Advanced Network Monitor

For companies that want to avoid system or network outages, the network monitor needs to be much more proactive. A proactive network monitor would involve taking performance measurements of such things as CPU usage, server load, disk utilization, and memory usage. It might include the SNMP polling of every piece of equipment on the company's LAN or WAN. A network monitor could even measure the response time of transactions and applications that are critical to the company or its bandwidth utilization. If any of these measurements were outside of preset boundaries the network monitor would send an alert so corrective action could be taken before the situation became critical. All the performance measurements taken by this network monitor also are stored in a database for trend analysis and capacity planning.

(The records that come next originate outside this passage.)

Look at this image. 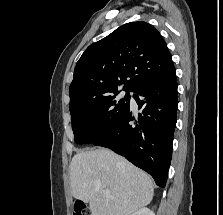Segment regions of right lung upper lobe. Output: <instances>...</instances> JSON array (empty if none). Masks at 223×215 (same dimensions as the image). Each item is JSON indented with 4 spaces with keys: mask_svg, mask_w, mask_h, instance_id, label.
Returning a JSON list of instances; mask_svg holds the SVG:
<instances>
[{
    "mask_svg": "<svg viewBox=\"0 0 223 215\" xmlns=\"http://www.w3.org/2000/svg\"><path fill=\"white\" fill-rule=\"evenodd\" d=\"M173 72L160 33L146 22L127 23L91 44L80 57L69 88L70 109L118 91L121 84L134 91Z\"/></svg>",
    "mask_w": 223,
    "mask_h": 215,
    "instance_id": "1",
    "label": "right lung upper lobe"
}]
</instances>
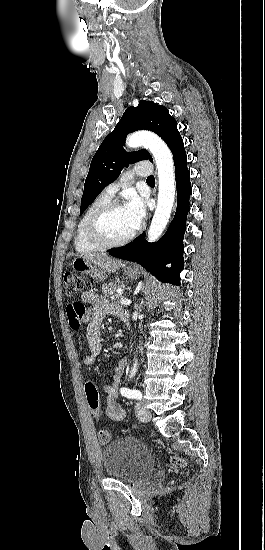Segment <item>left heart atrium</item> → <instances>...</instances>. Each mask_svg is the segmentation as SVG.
I'll list each match as a JSON object with an SVG mask.
<instances>
[{
  "label": "left heart atrium",
  "instance_id": "1",
  "mask_svg": "<svg viewBox=\"0 0 265 550\" xmlns=\"http://www.w3.org/2000/svg\"><path fill=\"white\" fill-rule=\"evenodd\" d=\"M124 207L131 219L134 230L138 229L146 214L143 201L138 196L132 195Z\"/></svg>",
  "mask_w": 265,
  "mask_h": 550
}]
</instances>
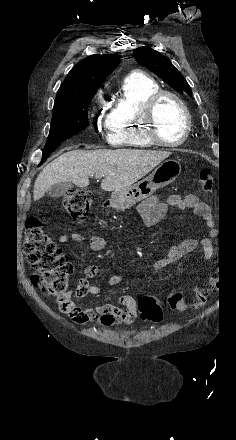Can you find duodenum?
Masks as SVG:
<instances>
[{
  "instance_id": "duodenum-1",
  "label": "duodenum",
  "mask_w": 236,
  "mask_h": 440,
  "mask_svg": "<svg viewBox=\"0 0 236 440\" xmlns=\"http://www.w3.org/2000/svg\"><path fill=\"white\" fill-rule=\"evenodd\" d=\"M111 204V202L110 201H107L105 204H104V206H109Z\"/></svg>"
}]
</instances>
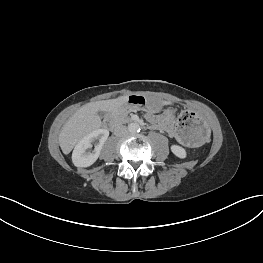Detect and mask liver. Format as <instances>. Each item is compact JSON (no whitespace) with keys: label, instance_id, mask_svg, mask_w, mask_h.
<instances>
[{"label":"liver","instance_id":"liver-1","mask_svg":"<svg viewBox=\"0 0 263 263\" xmlns=\"http://www.w3.org/2000/svg\"><path fill=\"white\" fill-rule=\"evenodd\" d=\"M128 95L116 99L88 103L76 111L66 122L59 134V144L64 154H69L74 146L86 135L101 127L99 111L113 112L126 104ZM161 105L171 102L161 101Z\"/></svg>","mask_w":263,"mask_h":263}]
</instances>
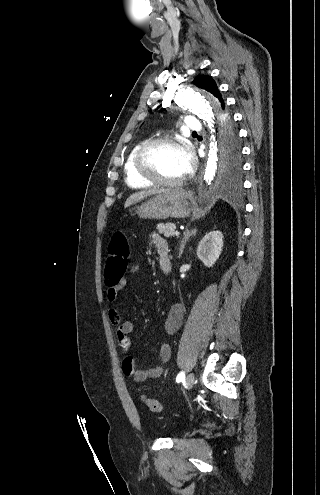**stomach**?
<instances>
[{
  "instance_id": "obj_1",
  "label": "stomach",
  "mask_w": 320,
  "mask_h": 495,
  "mask_svg": "<svg viewBox=\"0 0 320 495\" xmlns=\"http://www.w3.org/2000/svg\"><path fill=\"white\" fill-rule=\"evenodd\" d=\"M190 212L189 195L182 188L164 191L137 210L142 219L185 218Z\"/></svg>"
}]
</instances>
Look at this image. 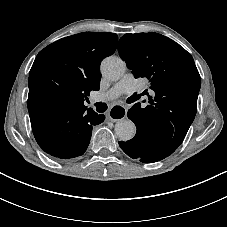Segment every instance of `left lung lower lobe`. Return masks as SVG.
Segmentation results:
<instances>
[{
    "mask_svg": "<svg viewBox=\"0 0 227 227\" xmlns=\"http://www.w3.org/2000/svg\"><path fill=\"white\" fill-rule=\"evenodd\" d=\"M139 110L130 109L128 117L135 123L137 133L129 141H119L121 149L131 158L138 159L144 163H153L162 160L172 154L177 147L158 139L149 129L138 124Z\"/></svg>",
    "mask_w": 227,
    "mask_h": 227,
    "instance_id": "1",
    "label": "left lung lower lobe"
}]
</instances>
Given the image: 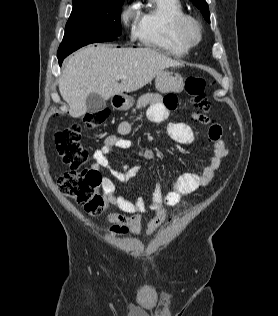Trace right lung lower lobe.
I'll use <instances>...</instances> for the list:
<instances>
[{
	"mask_svg": "<svg viewBox=\"0 0 278 316\" xmlns=\"http://www.w3.org/2000/svg\"><path fill=\"white\" fill-rule=\"evenodd\" d=\"M63 59H64V57H58L59 65H61Z\"/></svg>",
	"mask_w": 278,
	"mask_h": 316,
	"instance_id": "right-lung-lower-lobe-1",
	"label": "right lung lower lobe"
}]
</instances>
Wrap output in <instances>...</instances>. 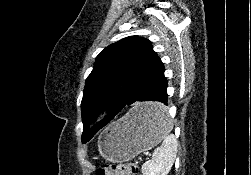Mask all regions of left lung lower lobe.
I'll list each match as a JSON object with an SVG mask.
<instances>
[{
	"label": "left lung lower lobe",
	"mask_w": 251,
	"mask_h": 175,
	"mask_svg": "<svg viewBox=\"0 0 251 175\" xmlns=\"http://www.w3.org/2000/svg\"><path fill=\"white\" fill-rule=\"evenodd\" d=\"M164 65L160 63L147 73L135 86L129 99L121 105H106L108 117L103 119L105 126L116 116L126 115L127 117L140 121H161L168 115L167 80L164 76ZM153 101V104H140L138 102ZM105 107L93 112L92 119L95 120L98 113Z\"/></svg>",
	"instance_id": "1"
}]
</instances>
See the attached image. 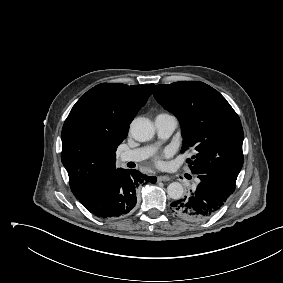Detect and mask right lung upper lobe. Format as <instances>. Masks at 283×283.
I'll use <instances>...</instances> for the list:
<instances>
[{
	"label": "right lung upper lobe",
	"mask_w": 283,
	"mask_h": 283,
	"mask_svg": "<svg viewBox=\"0 0 283 283\" xmlns=\"http://www.w3.org/2000/svg\"><path fill=\"white\" fill-rule=\"evenodd\" d=\"M154 84L102 83L87 91L64 122L61 160L76 198L97 188L117 170L116 149L145 105Z\"/></svg>",
	"instance_id": "1"
}]
</instances>
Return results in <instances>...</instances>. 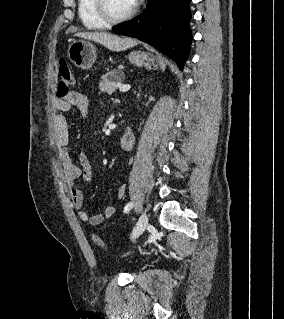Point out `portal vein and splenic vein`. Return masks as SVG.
<instances>
[{"label":"portal vein and splenic vein","mask_w":284,"mask_h":319,"mask_svg":"<svg viewBox=\"0 0 284 319\" xmlns=\"http://www.w3.org/2000/svg\"><path fill=\"white\" fill-rule=\"evenodd\" d=\"M130 88H131L130 85H119V90H120L121 92H127V91L130 90Z\"/></svg>","instance_id":"obj_1"}]
</instances>
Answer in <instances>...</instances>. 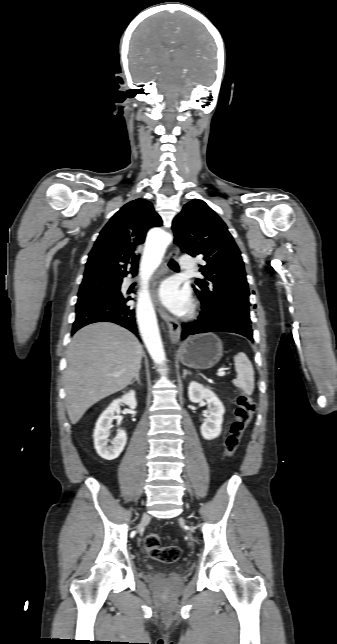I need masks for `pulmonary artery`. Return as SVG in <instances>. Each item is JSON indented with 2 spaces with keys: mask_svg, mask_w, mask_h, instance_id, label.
<instances>
[{
  "mask_svg": "<svg viewBox=\"0 0 337 644\" xmlns=\"http://www.w3.org/2000/svg\"><path fill=\"white\" fill-rule=\"evenodd\" d=\"M180 266L182 269L190 270L194 267V259L189 255H183L180 258Z\"/></svg>",
  "mask_w": 337,
  "mask_h": 644,
  "instance_id": "pulmonary-artery-1",
  "label": "pulmonary artery"
}]
</instances>
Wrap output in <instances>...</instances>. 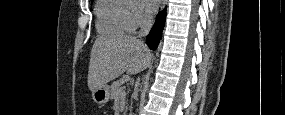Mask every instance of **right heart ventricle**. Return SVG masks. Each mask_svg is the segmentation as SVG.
<instances>
[{
    "label": "right heart ventricle",
    "mask_w": 285,
    "mask_h": 115,
    "mask_svg": "<svg viewBox=\"0 0 285 115\" xmlns=\"http://www.w3.org/2000/svg\"><path fill=\"white\" fill-rule=\"evenodd\" d=\"M96 28L101 36L113 37L129 32V11L117 0L99 1Z\"/></svg>",
    "instance_id": "1"
}]
</instances>
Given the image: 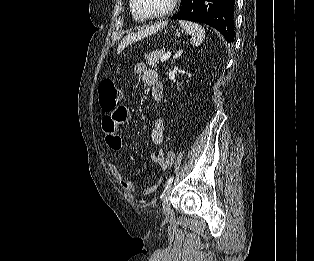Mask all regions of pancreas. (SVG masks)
<instances>
[{"instance_id":"1","label":"pancreas","mask_w":314,"mask_h":261,"mask_svg":"<svg viewBox=\"0 0 314 261\" xmlns=\"http://www.w3.org/2000/svg\"><path fill=\"white\" fill-rule=\"evenodd\" d=\"M165 54V50L152 51L145 55L146 64L150 67H156L159 64V59Z\"/></svg>"}]
</instances>
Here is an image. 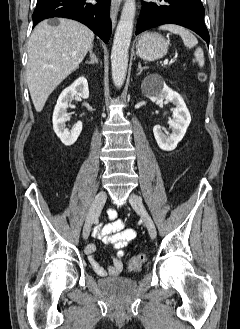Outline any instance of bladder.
Here are the masks:
<instances>
[{
  "label": "bladder",
  "instance_id": "bladder-1",
  "mask_svg": "<svg viewBox=\"0 0 240 329\" xmlns=\"http://www.w3.org/2000/svg\"><path fill=\"white\" fill-rule=\"evenodd\" d=\"M100 287L110 295L122 298L136 289V281L124 276H112L99 282Z\"/></svg>",
  "mask_w": 240,
  "mask_h": 329
}]
</instances>
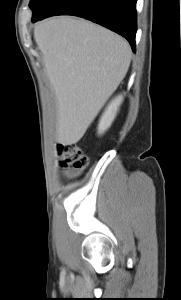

  • Server Performance Monitoring
    This is the next level of monitoring and where the majority of monitoring services end. The methodology to perform this monitoring depends on the operating system on the server. The items being monitored would include such things as CPU usage, server load, disk utilization, memory usage, and data about the log files. This monitoring can provide advance warning about upcoming system problems if the thresholds for the alerts are set properly. For example, if the upper alert level for disk usage is set at 85% or 90% you would be able to take action prior to the disk becoming full.
  • Custom Performance Monitoring
    Almost every piece of equipment on a company's LAN or WAN can be monitored via SNMP polling. The problem is that few monitoring companies are willing learn a specific device's management information base so they can create the correct SNMP call. If your computer system and network is truly mission critical this extra level of monitoring can make all the difference. You will either need to commit the internal resources or find a monitoring company that will develop custom SNMP calls.
  • Transaction & Application Monitoring
    Many monitoring packages can tell you if an application is alive or dead, but few companies monitor the response time of transactions or applications. This can make a huge difference as an application can be alive but so slow that no customer or employee can use it. For example, this type of monitoring could be used to ensure the response time of shopping cart transactions for ecommerce companies or how fast server based applications responded to employees.
  • Bandwidth Monitoring
    The high cost of telecom pipelines makes bandwidth monitoring a necessity. It provides a way to optimize the size of your telecom pipelines, identify bottlenecks, capacity plan, verify bills, and eliminate illegal usage.